Görev 1:
Israel'e gelen Yahudiler üzerine olan metne göre, eşin Kuzey Afrika kıyılarından kaçarken geride bırakmak zorunda kaldığı her şeyi sıralayın.

Verilen metin:

Ben Arjantinliyim, eşimse Fasl'li. Anne babasının kökleri Doğu Avrupa'ya inen, Buenos Aires'te doğup, Rishon Le Tzion'da yaşlanan bir kadın. Evlendiği eşiyse Kuzey Afrika kıyılarındaki evlerini, para ve işlerini ve tüm ellerindeki malları bırakarak kaçmak zorunda kalanlardan. Farklı bir kıtadan, farklı bir kültürden Israel'e gelen bir başka Yahudi.
Yahudiliklerine rağmen birbirlerinden bir çok yönden apayrı kültürlerle yoğrulmuş iki kişinin kurdukları yuva... Kaderleri burada birleşmiş çok farklılar var bu ülkede.. Ve bu farklılıkların da bir bütünü!

Alıştırma girdileri:
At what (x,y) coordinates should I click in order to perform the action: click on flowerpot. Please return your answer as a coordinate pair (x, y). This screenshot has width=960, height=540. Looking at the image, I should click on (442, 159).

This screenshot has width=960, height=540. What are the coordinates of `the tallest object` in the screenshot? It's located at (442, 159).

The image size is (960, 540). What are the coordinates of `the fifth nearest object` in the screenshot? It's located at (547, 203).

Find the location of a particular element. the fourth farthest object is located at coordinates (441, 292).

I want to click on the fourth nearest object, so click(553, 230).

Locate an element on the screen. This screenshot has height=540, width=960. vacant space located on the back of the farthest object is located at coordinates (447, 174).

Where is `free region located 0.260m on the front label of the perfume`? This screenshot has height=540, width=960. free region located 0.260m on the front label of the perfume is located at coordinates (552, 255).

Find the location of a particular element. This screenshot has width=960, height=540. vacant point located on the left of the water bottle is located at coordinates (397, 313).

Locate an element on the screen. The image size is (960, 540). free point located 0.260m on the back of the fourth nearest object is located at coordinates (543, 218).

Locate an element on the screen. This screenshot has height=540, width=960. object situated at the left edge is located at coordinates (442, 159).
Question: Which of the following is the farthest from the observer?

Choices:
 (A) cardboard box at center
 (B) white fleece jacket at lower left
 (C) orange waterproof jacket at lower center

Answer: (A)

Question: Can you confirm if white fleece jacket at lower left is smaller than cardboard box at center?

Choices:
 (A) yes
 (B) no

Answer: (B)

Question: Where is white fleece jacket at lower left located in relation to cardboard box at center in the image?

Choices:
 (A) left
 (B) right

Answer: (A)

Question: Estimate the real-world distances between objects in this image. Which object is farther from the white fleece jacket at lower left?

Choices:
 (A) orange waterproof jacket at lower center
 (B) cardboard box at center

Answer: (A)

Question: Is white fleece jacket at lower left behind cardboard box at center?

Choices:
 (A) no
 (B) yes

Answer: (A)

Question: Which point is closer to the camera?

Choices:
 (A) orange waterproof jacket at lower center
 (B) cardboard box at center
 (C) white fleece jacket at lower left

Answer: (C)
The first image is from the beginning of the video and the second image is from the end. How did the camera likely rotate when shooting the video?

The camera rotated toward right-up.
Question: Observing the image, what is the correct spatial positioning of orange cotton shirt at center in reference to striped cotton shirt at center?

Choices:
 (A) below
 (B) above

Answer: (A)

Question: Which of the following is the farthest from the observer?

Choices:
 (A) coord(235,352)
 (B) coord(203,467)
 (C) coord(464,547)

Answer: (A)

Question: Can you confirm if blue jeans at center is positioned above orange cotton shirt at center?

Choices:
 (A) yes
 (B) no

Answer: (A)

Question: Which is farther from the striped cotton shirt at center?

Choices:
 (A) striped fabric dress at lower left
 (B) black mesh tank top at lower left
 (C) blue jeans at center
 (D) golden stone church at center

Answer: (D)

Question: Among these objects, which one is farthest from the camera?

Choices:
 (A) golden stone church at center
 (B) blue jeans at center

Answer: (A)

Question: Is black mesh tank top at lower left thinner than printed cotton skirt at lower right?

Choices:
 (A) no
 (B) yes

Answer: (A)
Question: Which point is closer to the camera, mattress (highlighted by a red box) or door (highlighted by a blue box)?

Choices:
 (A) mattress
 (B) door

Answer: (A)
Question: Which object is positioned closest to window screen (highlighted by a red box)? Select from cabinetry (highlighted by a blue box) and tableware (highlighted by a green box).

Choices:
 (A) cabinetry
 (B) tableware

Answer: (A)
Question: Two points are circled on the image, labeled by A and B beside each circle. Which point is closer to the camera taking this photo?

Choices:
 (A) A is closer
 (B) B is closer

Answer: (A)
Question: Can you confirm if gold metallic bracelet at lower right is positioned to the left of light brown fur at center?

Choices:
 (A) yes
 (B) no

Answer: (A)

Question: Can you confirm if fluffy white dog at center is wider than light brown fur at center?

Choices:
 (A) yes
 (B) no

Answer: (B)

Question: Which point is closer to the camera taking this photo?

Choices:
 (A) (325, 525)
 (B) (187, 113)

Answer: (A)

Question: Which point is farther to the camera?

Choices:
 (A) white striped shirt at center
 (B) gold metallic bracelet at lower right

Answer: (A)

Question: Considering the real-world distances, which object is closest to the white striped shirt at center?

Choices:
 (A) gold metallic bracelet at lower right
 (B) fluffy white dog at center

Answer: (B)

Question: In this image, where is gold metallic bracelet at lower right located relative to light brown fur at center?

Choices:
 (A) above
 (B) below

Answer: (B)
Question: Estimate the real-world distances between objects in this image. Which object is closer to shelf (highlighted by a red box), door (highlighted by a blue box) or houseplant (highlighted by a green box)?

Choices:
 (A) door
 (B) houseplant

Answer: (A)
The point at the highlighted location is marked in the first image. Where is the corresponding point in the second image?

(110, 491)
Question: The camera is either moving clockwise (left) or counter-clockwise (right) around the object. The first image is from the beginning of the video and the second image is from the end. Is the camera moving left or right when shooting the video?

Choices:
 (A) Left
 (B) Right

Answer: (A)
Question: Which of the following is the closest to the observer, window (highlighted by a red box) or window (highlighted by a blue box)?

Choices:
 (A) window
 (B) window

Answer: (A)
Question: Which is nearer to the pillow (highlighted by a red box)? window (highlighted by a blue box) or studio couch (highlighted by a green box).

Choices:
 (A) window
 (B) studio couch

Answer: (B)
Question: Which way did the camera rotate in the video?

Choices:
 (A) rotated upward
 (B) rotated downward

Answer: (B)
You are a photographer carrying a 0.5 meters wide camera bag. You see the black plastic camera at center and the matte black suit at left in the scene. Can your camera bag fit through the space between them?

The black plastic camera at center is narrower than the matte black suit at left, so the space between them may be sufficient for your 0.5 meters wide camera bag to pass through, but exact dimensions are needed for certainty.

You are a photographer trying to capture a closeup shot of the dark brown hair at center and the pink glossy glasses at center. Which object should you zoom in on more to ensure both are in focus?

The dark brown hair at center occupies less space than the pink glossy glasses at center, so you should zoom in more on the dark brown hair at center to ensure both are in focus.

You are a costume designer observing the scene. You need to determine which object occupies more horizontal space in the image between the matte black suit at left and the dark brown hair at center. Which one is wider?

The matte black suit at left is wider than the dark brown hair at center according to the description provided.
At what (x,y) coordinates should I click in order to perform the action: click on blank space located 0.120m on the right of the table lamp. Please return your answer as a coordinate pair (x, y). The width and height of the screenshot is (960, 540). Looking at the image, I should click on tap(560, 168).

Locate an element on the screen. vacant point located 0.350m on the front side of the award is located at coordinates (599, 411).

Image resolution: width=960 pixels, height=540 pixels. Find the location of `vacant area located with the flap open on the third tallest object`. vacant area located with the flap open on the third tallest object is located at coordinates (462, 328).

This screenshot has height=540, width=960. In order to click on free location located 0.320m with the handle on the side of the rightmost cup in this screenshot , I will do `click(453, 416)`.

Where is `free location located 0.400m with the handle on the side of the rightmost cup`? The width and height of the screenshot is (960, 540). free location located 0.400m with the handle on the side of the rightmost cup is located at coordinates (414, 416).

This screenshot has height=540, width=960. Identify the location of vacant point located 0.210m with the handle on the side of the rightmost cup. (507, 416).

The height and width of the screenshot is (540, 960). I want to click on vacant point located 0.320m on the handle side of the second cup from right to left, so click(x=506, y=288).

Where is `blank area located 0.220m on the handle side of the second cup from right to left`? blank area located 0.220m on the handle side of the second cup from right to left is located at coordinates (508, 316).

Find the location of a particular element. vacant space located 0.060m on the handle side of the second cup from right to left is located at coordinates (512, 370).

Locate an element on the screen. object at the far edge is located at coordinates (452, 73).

Görev 2:
Lütfen girdilerde "Image resolution: width=960" içeren satırdan "This screenshot has height=540, width=960. Identify" içeren satıra kadar, iki uçtaki satırlar dahil, satırları hiç değiştirmeden yazın.

Yanıt 1:
- Evleri
- Parası
- İşleri
- Ellerindeki tüm mallar

Yanıt 2:
Image resolution: width=960 pixels, height=540 pixels. Find the location of `vacant area located with the flap open on the third tallest object`. vacant area located with the flap open on the third tallest object is located at coordinates (462, 328).

This screenshot has height=540, width=960. In order to click on free location located 0.320m with the handle on the side of the rightmost cup in this screenshot , I will do `click(453, 416)`.

Where is `free location located 0.400m with the handle on the side of the rightmost cup`? The width and height of the screenshot is (960, 540). free location located 0.400m with the handle on the side of the rightmost cup is located at coordinates (414, 416).

This screenshot has height=540, width=960. Identify the location of vacant point located 0.210m with the handle on the side of the rightmost cup. (507, 416).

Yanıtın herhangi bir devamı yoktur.